AIM OF THE TASK: Output all entries verbatim.

DATA FOR REVIEW:
::::::::

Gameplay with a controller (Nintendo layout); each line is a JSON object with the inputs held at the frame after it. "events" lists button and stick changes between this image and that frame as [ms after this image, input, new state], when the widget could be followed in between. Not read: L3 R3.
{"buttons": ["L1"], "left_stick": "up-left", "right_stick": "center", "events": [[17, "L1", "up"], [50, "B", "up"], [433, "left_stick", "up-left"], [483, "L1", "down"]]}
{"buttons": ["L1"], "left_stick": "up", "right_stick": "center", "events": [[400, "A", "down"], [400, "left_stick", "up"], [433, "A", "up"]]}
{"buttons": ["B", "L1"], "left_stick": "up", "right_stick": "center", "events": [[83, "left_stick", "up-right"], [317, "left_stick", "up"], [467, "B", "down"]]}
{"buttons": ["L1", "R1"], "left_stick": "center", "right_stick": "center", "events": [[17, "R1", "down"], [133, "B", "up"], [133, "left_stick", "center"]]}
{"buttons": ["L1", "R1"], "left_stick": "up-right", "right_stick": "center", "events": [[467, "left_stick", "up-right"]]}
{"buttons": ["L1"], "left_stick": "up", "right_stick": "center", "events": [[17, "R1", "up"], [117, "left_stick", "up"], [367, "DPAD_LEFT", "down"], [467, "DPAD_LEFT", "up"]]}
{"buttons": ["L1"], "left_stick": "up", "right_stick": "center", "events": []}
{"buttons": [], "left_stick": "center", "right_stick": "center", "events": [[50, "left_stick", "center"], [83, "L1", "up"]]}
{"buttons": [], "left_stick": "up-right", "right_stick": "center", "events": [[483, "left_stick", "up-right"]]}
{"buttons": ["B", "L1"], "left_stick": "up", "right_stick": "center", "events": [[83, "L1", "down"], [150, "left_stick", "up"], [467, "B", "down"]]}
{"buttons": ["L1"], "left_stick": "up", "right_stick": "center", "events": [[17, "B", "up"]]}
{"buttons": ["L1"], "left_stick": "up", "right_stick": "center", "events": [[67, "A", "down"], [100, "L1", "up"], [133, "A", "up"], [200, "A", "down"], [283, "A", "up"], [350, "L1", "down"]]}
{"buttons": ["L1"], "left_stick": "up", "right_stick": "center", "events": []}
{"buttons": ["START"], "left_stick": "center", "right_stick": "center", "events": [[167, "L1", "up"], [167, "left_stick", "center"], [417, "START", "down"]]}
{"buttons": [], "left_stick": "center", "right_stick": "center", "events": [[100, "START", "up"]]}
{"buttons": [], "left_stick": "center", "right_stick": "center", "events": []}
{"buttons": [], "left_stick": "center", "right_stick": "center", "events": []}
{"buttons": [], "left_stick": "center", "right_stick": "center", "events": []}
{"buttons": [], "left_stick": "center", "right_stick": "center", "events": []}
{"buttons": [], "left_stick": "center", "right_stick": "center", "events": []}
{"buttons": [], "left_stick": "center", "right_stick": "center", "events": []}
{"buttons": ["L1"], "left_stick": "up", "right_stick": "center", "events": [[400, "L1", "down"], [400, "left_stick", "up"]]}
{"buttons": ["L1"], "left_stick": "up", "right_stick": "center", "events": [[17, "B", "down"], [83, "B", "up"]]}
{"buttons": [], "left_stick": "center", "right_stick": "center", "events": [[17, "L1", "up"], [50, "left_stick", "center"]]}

::::::::

FINISHED EXERCISE:
Gameplay with a controller (Nintendo layout); each line is a JSON object with the inputs held at the frame after it. "events" lists button and stick changes between this image and that frame as [ms after this image, input, new state], when the widget could be followed in between. Not read: L3 R3.
{"buttons": ["L1"], "left_stick": "up-left", "right_stick": "center", "events": [[17, "L1", "up"], [50, "B", "up"], [433, "left_stick", "up-left"], [483, "L1", "down"]]}
{"buttons": ["L1"], "left_stick": "up", "right_stick": "center", "events": [[400, "A", "down"], [400, "left_stick", "up"], [433, "A", "up"]]}
{"buttons": ["B", "L1"], "left_stick": "up", "right_stick": "center", "events": [[83, "left_stick", "up-right"], [317, "left_stick", "up"], [467, "B", "down"]]}
{"buttons": ["L1", "R1"], "left_stick": "center", "right_stick": "center", "events": [[17, "R1", "down"], [133, "B", "up"], [133, "left_stick", "center"]]}
{"buttons": ["L1", "R1"], "left_stick": "up-right", "right_stick": "center", "events": [[467, "left_stick", "up-right"]]}
{"buttons": ["L1"], "left_stick": "up", "right_stick": "center", "events": [[17, "R1", "up"], [117, "left_stick", "up"], [367, "DPAD_LEFT", "down"], [467, "DPAD_LEFT", "up"]]}
{"buttons": ["L1"], "left_stick": "up", "right_stick": "center", "events": []}
{"buttons": [], "left_stick": "center", "right_stick": "center", "events": [[50, "left_stick", "center"], [83, "L1", "up"]]}
{"buttons": [], "left_stick": "up-right", "right_stick": "center", "events": [[483, "left_stick", "up-right"]]}
{"buttons": ["B", "L1"], "left_stick": "up", "right_stick": "center", "events": [[83, "L1", "down"], [150, "left_stick", "up"], [467, "B", "down"]]}
{"buttons": ["L1"], "left_stick": "up", "right_stick": "center", "events": [[17, "B", "up"]]}
{"buttons": ["L1"], "left_stick": "up", "right_stick": "center", "events": [[67, "A", "down"], [100, "L1", "up"], [133, "A", "up"], [200, "A", "down"], [283, "A", "up"], [350, "L1", "down"]]}
{"buttons": ["L1"], "left_stick": "up", "right_stick": "center", "events": []}
{"buttons": ["START"], "left_stick": "center", "right_stick": "center", "events": [[167, "L1", "up"], [167, "left_stick", "center"], [417, "START", "down"]]}
{"buttons": [], "left_stick": "center", "right_stick": "center", "events": [[100, "START", "up"]]}
{"buttons": [], "left_stick": "center", "right_stick": "center", "events": []}
{"buttons": [], "left_stick": "center", "right_stick": "center", "events": []}
{"buttons": [], "left_stick": "center", "right_stick": "center", "events": []}
{"buttons": [], "left_stick": "center", "right_stick": "center", "events": []}
{"buttons": [], "left_stick": "center", "right_stick": "center", "events": []}
{"buttons": [], "left_stick": "center", "right_stick": "center", "events": []}
{"buttons": ["L1"], "left_stick": "up", "right_stick": "center", "events": [[400, "L1", "down"], [400, "left_stick", "up"]]}
{"buttons": ["L1"], "left_stick": "up", "right_stick": "center", "events": [[17, "B", "down"], [83, "B", "up"]]}
{"buttons": [], "left_stick": "center", "right_stick": "center", "events": [[17, "L1", "up"], [50, "left_stick", "center"]]}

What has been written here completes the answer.